Solté un grito que se escuchó
hasta en el centro de Lepe... Toda la tensión se me fue por ahí... por ahí y solté la pelota y salí corriendo hacia el primer sitio que vi, hasta que me di cuenta de que estaba saltando como loco en el otro patio, con todos mis compañeros abrazados, y con todo el mundo mirando aquella locura desatada en forma de alegría.


No recuerdo muy bien lo que siguió
a continuación, pero sí perfectamente lo que aconteció aquella noche, durante la fiesta de final de curso: subió el otro equipo a recoger su medalla de 2º clasificado. Tras ellos, nosotros. Cuando el director del César Barrios, que hacía las veces de speaker, pronunció el nombre de nuestro equipo, todo el colegio rompió a aplaudir. La ovación -hasta ese momento- de nuestras vidas. Desde ese instante todo el mundo empezó a considerarme como el mejor portero del colegio.

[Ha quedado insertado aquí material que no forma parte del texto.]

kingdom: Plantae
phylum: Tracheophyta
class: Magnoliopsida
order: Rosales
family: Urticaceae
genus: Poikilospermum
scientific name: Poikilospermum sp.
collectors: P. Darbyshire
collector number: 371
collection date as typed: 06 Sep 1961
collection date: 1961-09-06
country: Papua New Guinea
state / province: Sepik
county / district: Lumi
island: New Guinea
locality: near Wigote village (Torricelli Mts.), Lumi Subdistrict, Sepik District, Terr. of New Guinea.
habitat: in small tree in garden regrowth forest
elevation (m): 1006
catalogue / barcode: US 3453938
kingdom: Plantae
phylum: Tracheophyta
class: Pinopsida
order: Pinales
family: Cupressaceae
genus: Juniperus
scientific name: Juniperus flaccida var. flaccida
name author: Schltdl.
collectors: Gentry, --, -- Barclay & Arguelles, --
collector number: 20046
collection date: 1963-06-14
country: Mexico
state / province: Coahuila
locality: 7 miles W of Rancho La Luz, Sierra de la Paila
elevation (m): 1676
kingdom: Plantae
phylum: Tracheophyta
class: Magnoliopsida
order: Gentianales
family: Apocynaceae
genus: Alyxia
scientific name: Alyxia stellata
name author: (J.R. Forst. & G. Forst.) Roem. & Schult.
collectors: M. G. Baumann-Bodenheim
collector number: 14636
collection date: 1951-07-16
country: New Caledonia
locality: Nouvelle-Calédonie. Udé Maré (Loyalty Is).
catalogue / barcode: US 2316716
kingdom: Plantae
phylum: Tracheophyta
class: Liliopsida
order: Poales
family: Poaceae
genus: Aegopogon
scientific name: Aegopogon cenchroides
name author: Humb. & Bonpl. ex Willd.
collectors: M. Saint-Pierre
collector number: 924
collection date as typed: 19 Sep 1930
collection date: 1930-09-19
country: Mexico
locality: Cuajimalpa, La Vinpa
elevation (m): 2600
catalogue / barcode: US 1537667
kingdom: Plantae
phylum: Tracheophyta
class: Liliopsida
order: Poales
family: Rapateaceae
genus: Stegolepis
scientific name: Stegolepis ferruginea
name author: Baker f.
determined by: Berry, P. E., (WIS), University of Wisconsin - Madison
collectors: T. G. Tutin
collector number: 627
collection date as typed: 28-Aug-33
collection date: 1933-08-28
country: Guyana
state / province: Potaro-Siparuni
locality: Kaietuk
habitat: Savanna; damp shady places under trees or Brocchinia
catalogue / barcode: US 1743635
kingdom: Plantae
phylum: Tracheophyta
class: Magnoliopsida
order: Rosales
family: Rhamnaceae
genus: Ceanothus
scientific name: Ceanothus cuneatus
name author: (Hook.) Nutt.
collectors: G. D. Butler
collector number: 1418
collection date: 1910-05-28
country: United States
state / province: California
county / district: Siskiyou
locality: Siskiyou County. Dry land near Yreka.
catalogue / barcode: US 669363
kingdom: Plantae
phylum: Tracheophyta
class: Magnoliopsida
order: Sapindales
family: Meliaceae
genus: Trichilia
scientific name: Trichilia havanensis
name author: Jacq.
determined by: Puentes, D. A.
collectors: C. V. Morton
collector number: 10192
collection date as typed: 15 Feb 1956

Y siempre jugué es esa posición hasta 8º. Posteriormente, fui el portero más joven -estaba en 6º- en ganar una final "de los grandes" en el colegio.


Todo esto me pasó en el colegio,
en el de mi barrio. En el de La Pendola.

Gilgamesh Goalkeeper v.2.0

2 comentarios:

Chito dijo...

Me encantan las rutinas de este romano loco. Me encanta el futbol y me gustaban los partidos de patio de colegio. Felicidades por el post... hablas de mucha más gente... hablas de todos los que no conocimos la psp y decidimos jugar al futbol. Saludos a todos los futboleros de corazón (en este caso da igual que sean sevillistas)

Chito

Anónimo dijo...

Jugar al fútbol, ir a tirarnos pedradas, poner petardos, jugar a la flecha, en fin, haciendo infancia y amigos... sean sevillistas o béticos... o, peor, apolíticos del fútbol.